Im Faculty Club der Gießener Hochschulgesellschaft fand kürzlich die Ehrung der Sportlerinnen und Sportler der Justus-Liebig-Universität Gießen (JLU) für deren herausragende Leistungen im Wettkampfjahr 2025 statt. Insgesamt 17 Studierende wurden für ihre Erfolge bei den Deutschen Hochschulmeisterschaften ausgezeichnet. Bei dieser festlichen Veranstaltung überreichten Prof. Dr. Karsten Krüger, der Vizepräsident für Wissenschaftliche Infrastruktur, und Lena Schalski, die Leiterin des Allgemeinen Hochschulsports, die Preisverleihungen. Gäste waren unter anderem Vertreter des Hochschulsports der Technischen Hochschule Mittelhessen (THM) sowie der Leiter des Sportamtes Gießen. Benjamin Schenk, Generalsekretär des Allgemeinen Deutschen Hochschulsports (adh), betonte in seinem Grußwort die Bedeutung des Hochschulsports für talentierte Athletinnen und Athleten.

Ein besonderes Augenmerk lag auf den drei Athleten, die neu im Rahmen der Kooperation „Partnerhochschule des Spitzensports“ gefördert wurden. Diese Initiative, die 1999 vom adh ins Leben gerufen wurde, hat es sich zur Aufgabe gemacht, die akademische Ausbildung und die sportliche Karriere junger Talente zu vereinen.
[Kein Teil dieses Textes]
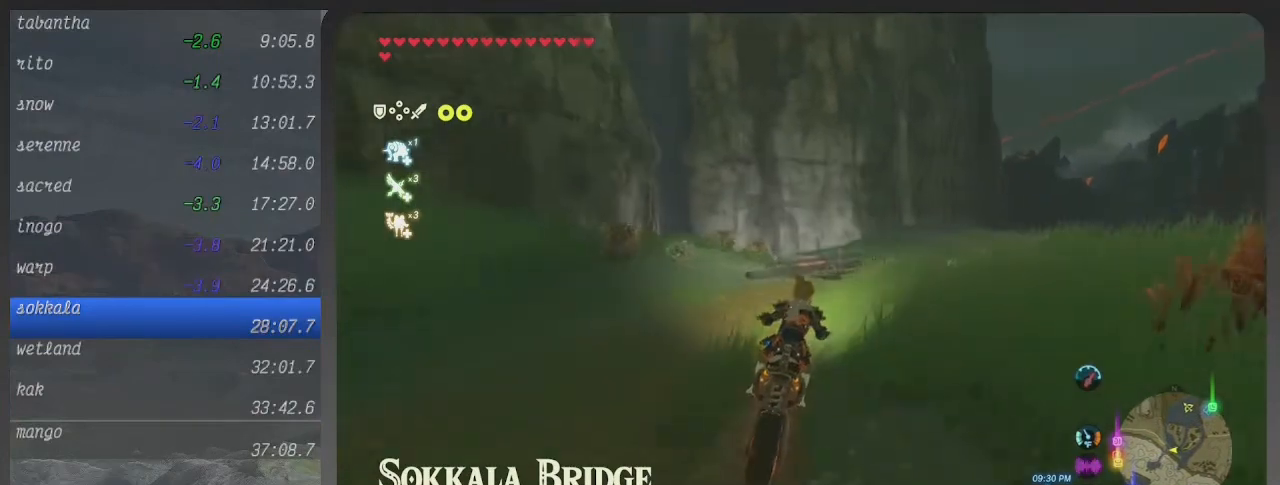
{"buttons": ["B"], "left_stick": "up-right", "right_stick": "center", "events": []}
Aktuell beteiligen sich über 110 Hochschulen in Deutschland, darunter auch die JLU, die spezielle Regelungen zur Unterstützung von Kaderathleten bieten. Die Flexibilisierung von Studienzeiten und individuelle Planung von Praktika sind dabei entscheidende Elemente, um Athleten die Vereinbarkeit von Sport und Studium zu erleichtern, wie auch auf der Seite des Hochschulsports Hannover beschrieben wird.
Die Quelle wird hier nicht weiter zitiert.